Have you ever wondered how the dinosaurs saw when you look at their immense fossil heads with huge empty eye sockets?

Of course, all the soft ocular tissues are long gone, so it is impossible to know the gross anatomy of the eye, let alone how many kinds or the density of photoreceptors in the retina. Without the information, all studies are essentially best guesses.

T. rex and its relatives, the theropod dinosaurs, all have a huge head, small fore-limbs with sharp claws, and walked or trotted on powerful hind legs. Based on the position of the orbits, it is possible to estimate the overlapping visual fields of the two eyes. It turns out that two possibilities exist, one with a 20° overlap (similar to that of the crocodiles) and the other 45–60° (similar to that of the birds). T. rex belongs in the latter group with a 55° overlap (see image at top).

So what does this overlap mean? Most likely for stereopsis at close range. According to some paleontologists: if you are a predator as the T. rex, it is a good idea to see what you are biting at. T. rex is known to leave its well-placed tooth marks on its victims. On the other hand, a scavenger needs only to know where the meal lies; and a wider peripheral visual field is advantageous for scanning the horizon, in case some big dangerous looking T. rex is lurking nearby.

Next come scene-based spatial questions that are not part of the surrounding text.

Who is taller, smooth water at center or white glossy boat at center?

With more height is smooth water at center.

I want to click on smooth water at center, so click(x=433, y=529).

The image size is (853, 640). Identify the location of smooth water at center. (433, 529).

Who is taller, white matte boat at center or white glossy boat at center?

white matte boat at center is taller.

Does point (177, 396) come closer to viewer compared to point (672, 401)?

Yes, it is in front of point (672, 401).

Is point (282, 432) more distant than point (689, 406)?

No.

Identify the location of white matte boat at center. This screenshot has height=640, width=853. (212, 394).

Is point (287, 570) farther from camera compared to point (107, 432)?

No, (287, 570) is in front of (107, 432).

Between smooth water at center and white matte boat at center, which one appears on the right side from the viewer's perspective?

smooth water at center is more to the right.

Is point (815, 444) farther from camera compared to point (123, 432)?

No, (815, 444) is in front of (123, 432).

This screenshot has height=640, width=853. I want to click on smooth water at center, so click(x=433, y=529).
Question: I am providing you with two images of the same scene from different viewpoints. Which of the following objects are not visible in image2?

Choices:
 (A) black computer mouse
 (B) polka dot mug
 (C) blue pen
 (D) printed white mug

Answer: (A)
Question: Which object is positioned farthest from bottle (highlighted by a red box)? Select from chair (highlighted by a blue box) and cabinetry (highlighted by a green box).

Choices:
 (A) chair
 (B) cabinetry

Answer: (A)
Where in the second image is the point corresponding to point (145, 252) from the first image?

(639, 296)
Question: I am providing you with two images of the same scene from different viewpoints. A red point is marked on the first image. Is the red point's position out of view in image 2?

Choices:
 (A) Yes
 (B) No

The above seem reasonable. The next assumption is big eyes must have excellent vision. In fact, there has been some exercise fitting an enlarged version of reptile or bird eye into the eye socket of a T. rex and project what its vision could be. Some claimed T. rex had 13 times better acuity than humans. From the retinal point of view, this appears unlikely. The eyes of a T. rex maybe several times larger than that of the humans, it is not the number but the density of the of photoreceptors that determines visual acuity. That is, if T. rex did have a fovea as in the humans. Perhaps it had multiple foveas each for a different visual function for all we know (the eagles have two, for example). Without an actual sample of the retina, it is simply not possible to draw any definitive conclusions.

So how did a T. rex see? Very well, thank you very much.